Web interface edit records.
--- START ---

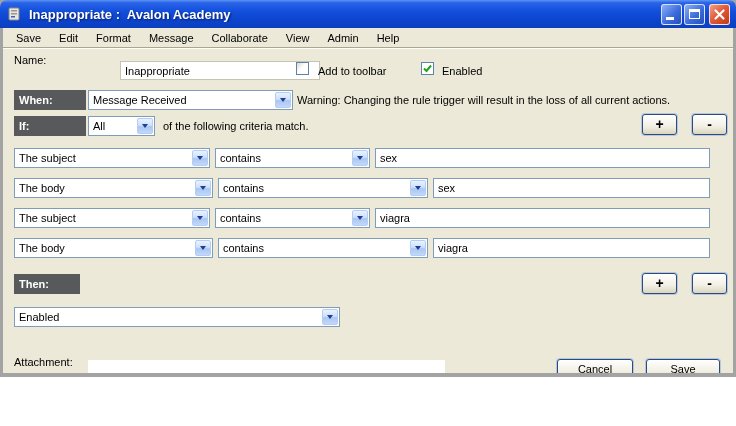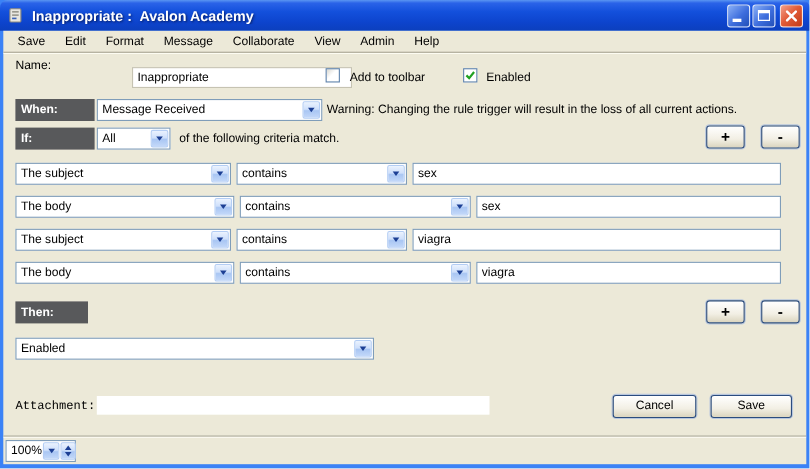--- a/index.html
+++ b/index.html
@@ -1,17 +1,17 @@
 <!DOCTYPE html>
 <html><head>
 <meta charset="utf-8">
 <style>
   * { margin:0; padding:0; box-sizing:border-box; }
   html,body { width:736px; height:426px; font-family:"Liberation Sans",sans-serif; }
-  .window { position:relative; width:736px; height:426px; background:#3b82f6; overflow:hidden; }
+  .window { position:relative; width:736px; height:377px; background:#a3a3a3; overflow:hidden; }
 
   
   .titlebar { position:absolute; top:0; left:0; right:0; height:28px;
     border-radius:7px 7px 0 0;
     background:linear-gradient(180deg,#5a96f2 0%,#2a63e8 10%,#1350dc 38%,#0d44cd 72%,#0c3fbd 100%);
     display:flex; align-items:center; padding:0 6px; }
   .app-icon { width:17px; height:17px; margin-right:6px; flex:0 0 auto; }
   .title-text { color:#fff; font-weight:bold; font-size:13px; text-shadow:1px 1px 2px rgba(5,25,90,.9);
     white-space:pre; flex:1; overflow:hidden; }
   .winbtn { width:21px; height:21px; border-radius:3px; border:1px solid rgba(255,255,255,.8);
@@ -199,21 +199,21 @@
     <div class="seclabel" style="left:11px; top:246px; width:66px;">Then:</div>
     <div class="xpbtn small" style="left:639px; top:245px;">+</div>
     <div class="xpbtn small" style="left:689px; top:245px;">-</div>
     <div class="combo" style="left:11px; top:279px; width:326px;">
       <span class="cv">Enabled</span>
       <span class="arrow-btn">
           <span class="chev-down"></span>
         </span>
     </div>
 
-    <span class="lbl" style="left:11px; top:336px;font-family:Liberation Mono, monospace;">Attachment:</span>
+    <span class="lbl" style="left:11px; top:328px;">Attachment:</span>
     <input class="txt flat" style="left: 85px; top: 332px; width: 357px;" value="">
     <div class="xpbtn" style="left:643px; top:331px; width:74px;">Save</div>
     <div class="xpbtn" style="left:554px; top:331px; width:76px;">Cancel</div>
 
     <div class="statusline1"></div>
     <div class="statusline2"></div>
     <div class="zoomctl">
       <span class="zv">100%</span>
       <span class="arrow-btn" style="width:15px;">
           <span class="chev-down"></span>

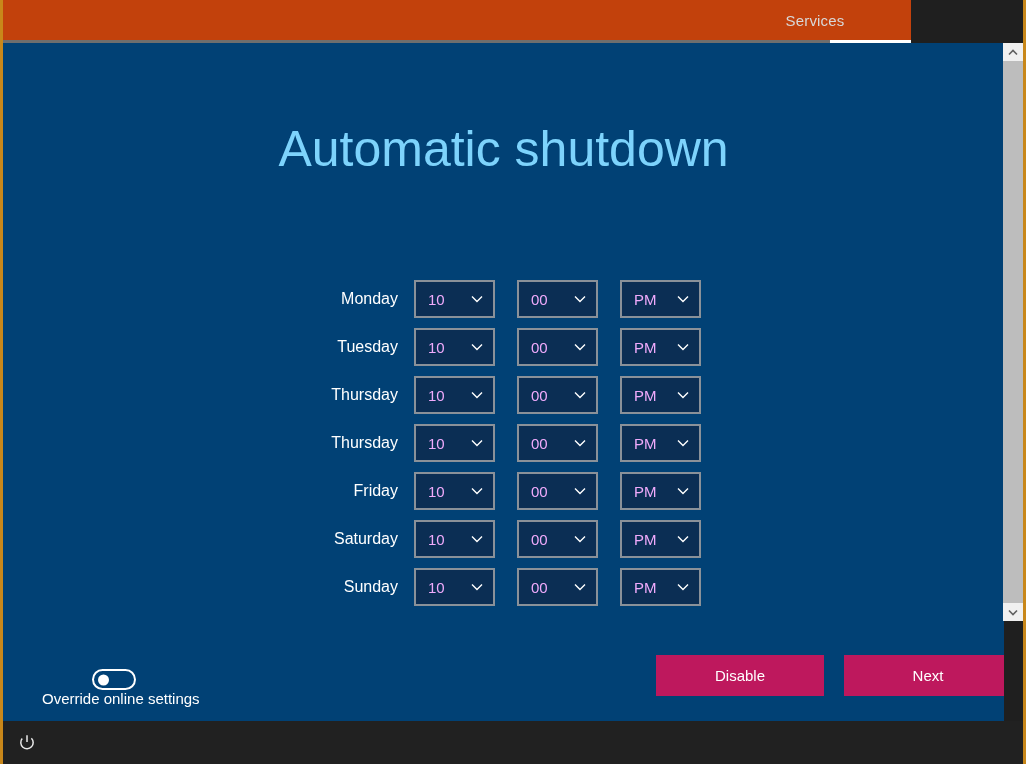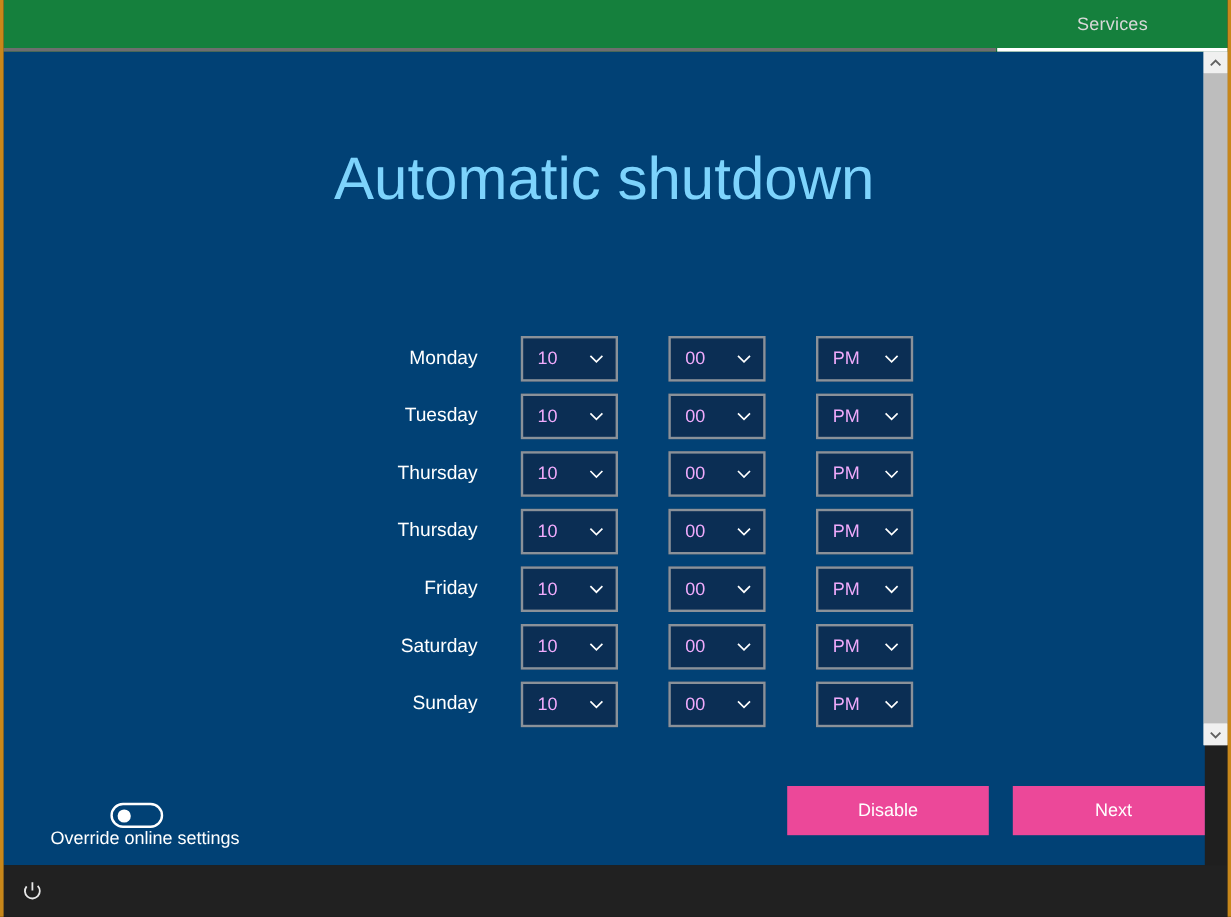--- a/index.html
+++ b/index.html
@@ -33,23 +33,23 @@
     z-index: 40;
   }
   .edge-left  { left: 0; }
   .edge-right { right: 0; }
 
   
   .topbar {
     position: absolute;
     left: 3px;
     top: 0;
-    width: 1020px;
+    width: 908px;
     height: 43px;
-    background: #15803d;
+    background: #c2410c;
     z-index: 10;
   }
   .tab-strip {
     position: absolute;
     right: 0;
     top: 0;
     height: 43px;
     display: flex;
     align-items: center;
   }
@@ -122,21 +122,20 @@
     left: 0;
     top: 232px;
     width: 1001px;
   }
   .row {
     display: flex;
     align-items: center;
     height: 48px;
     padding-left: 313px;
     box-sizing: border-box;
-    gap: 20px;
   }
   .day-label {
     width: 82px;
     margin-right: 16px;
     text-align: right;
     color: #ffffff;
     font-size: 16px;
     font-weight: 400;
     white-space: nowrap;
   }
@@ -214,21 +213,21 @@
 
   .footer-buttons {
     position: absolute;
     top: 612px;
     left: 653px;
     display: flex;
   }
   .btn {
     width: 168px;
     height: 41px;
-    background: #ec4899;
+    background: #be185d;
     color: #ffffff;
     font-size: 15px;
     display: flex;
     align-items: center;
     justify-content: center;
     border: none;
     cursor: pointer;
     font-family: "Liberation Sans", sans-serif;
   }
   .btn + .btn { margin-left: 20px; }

--- END ---

Whenever a line in the entries holds the word "span", copy that line.

Solution to the problem.
       <span class="cv">Enabled</span>
       <span class="arrow-btn">
           <span class="chev-down"></span>
         </span>
-    <span class="lbl" style="left:11px; top:336px;font-family:Liberation Mono, monospace;">Attachment:</span>
+    <span class="lbl" style="left:11px; top:328px;">Attachment:</span>
       <span class="zv">100%</span>
       <span class="arrow-btn" style="width:15px;">
           <span class="chev-down"></span>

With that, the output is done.